## Selection
Military alliances are always sold as things that produce security. In practice they tend to do the opposite.
Thus, Germany formed the Triple Alliance with Italy and the Austro-Hungarian Empire to counter the enmity of France following the Franco-Prussian War. In response, France, England and Russia formed the Triple Entente. The outcome was World War I.
In 1949, the United States and Britain led the campaign to form the North Atlantic Treaty Organization (NATO) a deterrent to a supposed Soviet attack on Western Europe. In response, the Soviets formed the Warsaw Pact. What the world got was not security but the Cold War, dozens of brushfire conflicts across the globe, and enough nuclear weapons to destroy the earth a dozen times over.
The Cold War may be over, but you would never know it from April’s NATO meeting in Bucharest. The alliance approved membership for Croatia and Albania, and only French and German opposition prevented the Bush Administration from adding the former Soviet republics of Ukraine and Georgia.
“NATO,” President Bush told the gathering, “is no longer a static alliance focused on defending Europe from a Soviet tank invasion. It is now an expeditionary alliance that is sending its forces across the world to help secure a future of freedom and peace for millions.”

## Exercises
[1] Answer these questions from the passage on military alliances, each on its own line:
(a) Which three countries formed the Triple Entente?
(b) Which two countries did the April NATO meeting in Bucharest approve for membership?
(c) What did the Soviets form in response to NATO?
[2] Name every military alliance mentioned in the passage on military alliances.
[3] Carry the passage on military alliances forward from its final sentence.

## Dataset extract
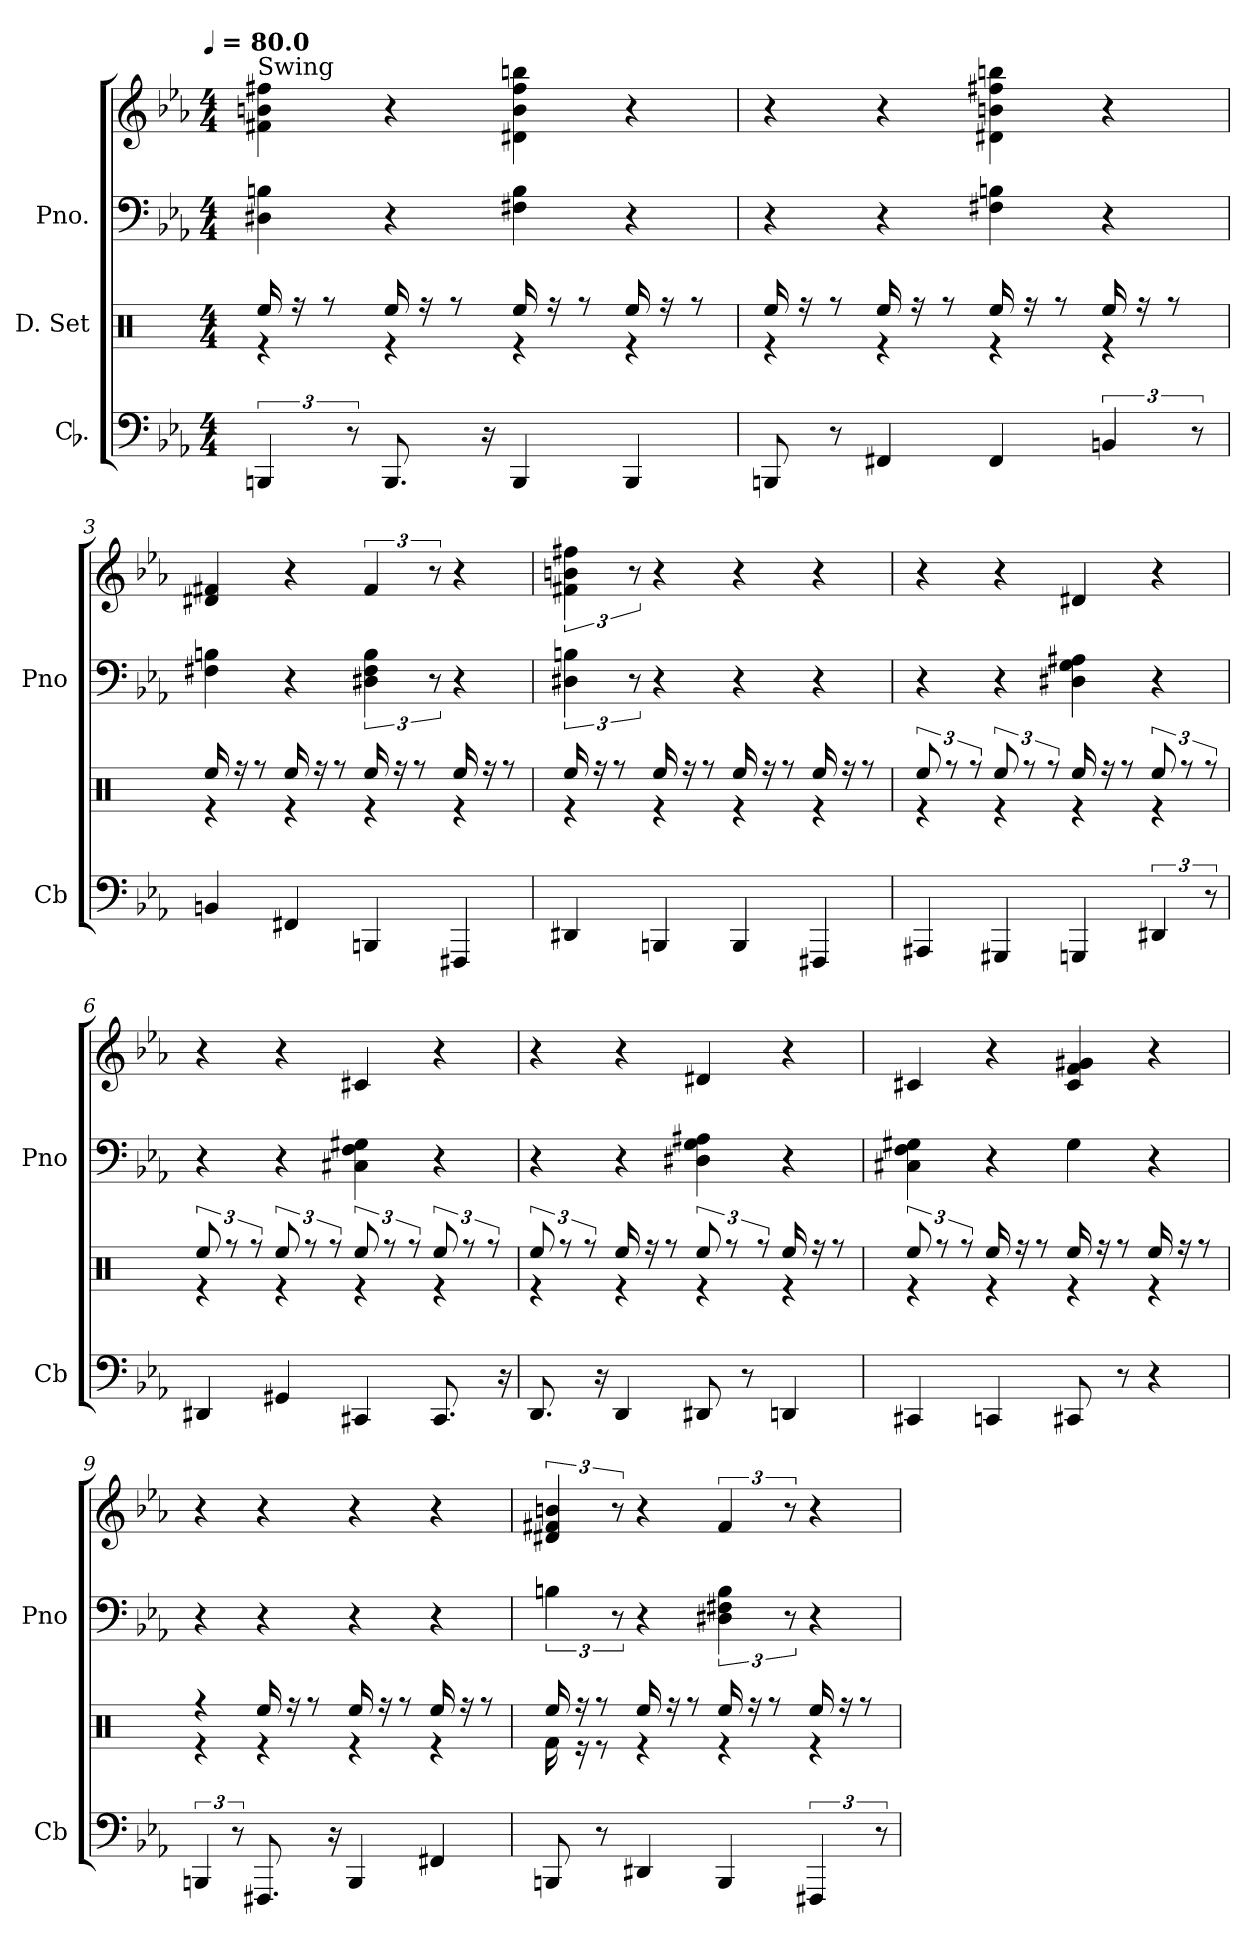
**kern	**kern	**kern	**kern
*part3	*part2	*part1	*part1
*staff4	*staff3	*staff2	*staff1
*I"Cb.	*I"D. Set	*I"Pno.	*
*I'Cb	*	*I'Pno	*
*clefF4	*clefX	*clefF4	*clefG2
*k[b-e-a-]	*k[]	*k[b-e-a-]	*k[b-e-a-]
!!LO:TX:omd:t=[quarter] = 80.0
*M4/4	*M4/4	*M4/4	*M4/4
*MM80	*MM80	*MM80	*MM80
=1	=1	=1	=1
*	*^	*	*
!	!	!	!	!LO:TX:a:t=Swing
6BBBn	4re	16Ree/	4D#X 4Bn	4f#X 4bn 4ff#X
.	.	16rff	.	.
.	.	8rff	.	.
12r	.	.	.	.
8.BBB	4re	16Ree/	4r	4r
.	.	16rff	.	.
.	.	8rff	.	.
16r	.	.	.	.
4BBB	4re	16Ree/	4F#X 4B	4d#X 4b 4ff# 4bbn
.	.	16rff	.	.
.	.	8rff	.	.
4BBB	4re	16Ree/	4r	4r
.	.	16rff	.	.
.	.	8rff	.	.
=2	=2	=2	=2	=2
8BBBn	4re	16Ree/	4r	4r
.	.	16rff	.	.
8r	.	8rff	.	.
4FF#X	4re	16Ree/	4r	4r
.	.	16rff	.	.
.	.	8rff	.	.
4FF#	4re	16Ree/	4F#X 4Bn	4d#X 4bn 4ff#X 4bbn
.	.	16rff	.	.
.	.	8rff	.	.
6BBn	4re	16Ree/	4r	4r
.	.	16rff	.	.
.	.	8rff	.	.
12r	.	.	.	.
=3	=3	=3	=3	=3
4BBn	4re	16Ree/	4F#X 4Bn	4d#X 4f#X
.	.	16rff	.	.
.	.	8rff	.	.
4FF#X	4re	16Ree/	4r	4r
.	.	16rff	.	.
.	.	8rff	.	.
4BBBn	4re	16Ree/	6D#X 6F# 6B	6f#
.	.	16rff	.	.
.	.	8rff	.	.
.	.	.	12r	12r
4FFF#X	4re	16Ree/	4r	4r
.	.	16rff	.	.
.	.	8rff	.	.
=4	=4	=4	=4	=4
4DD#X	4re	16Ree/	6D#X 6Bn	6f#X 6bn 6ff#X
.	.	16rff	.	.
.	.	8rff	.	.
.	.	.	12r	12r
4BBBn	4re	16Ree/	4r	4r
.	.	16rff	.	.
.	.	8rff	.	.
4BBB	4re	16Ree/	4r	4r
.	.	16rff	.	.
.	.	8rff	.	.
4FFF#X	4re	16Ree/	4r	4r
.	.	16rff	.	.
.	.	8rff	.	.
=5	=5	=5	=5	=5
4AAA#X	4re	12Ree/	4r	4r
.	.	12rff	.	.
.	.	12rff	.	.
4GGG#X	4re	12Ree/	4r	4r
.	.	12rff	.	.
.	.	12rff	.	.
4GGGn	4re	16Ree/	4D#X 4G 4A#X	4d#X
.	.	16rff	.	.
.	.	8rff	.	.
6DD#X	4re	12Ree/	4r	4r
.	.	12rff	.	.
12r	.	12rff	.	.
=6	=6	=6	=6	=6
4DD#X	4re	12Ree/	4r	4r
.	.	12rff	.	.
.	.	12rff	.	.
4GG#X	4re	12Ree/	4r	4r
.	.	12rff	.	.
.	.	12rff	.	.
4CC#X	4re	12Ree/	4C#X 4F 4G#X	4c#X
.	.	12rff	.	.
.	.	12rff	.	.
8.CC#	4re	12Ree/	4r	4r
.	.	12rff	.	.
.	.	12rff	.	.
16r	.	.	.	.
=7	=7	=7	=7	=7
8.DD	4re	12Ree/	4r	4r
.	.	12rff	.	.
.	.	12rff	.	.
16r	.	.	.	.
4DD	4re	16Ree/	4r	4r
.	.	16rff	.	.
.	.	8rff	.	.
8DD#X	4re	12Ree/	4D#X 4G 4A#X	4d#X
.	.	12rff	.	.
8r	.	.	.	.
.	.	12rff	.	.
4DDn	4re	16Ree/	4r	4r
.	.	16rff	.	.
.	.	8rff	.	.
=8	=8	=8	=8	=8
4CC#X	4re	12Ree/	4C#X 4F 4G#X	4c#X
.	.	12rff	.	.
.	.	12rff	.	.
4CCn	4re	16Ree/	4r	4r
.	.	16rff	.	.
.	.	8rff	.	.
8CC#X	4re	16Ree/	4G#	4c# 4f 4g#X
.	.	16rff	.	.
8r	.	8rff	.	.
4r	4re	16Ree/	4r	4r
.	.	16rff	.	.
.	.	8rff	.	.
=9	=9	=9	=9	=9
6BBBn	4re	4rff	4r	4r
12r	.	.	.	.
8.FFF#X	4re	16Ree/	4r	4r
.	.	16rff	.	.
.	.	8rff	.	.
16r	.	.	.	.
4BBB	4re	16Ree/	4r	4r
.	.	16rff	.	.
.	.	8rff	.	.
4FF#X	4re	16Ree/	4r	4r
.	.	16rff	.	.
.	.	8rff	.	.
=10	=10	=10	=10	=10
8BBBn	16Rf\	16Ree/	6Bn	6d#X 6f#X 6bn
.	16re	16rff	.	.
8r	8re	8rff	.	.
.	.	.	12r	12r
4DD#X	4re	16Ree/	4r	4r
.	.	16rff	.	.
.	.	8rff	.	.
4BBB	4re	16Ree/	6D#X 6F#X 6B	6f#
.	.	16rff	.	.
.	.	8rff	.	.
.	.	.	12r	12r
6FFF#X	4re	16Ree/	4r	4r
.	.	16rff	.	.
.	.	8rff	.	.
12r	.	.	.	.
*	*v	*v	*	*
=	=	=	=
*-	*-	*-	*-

## Results of the exercise
[1]
(a) France, England and Russia
(b) Croatia and Albania
(c) The Warsaw Pact

[2]
Triple Alliance
Triple Entente
North Atlantic Treaty Organization (NATO)
Warsaw Pact

[3]
NATO will soon begin deploying in Poland and the Czech Republic anti-ballistic missile (ABM) systems that are supposedly aimed at Iran, but which the Russians charge is really targeted at them. The alliance has encircled Russia with allies and bases, is increasingly sidelining the United Nations, added troops to Afghanistan, and is preparing to open shop in the Pacific Basin.
But politics is much like physics: for every reaction there is an equal and opposite reaction:
In this case the reaction is the Shanghai Cooperation Organization (SCO), an organization that embraces one quarter of the world’s population, from Eastern Europe to North Asia, from the Arctic to the vast steppes and mountain ranges of Central Asia. Formed in 2001, its members include China, Russia, Kazakhstan, Kyrgyzstan, Tajikistan and Uzbekistan. Iran has observer status, although it has applied for full membership. An application by the United States and Japan for observer status was turned down.
SCO is, in the words of a Financial Times editorial, “everything that Richard Nixon and Henry Kissinger—who sought to keep Russia and China apart—tried to prevent.”
According to Chinese Foreign Minister Yeng Jiechi, last August’s SCO meeting in the Kyrgyz capital of Bishkek, “mapped out Sino-Russian ties and upgraded bilateral strategic coordination.” The two nations also agreed “to join forces to tackle other major security issues, in a concerted effort to safeguard the strategic interests of both countries.”
It is useful to remember that it was less than 40 years ago that Chinese and Soviet troops clashed across the Ussuri River north of Vladivostok, and that throughout the ’60s and the ’70’s both nations waged a savage propaganda war against one another.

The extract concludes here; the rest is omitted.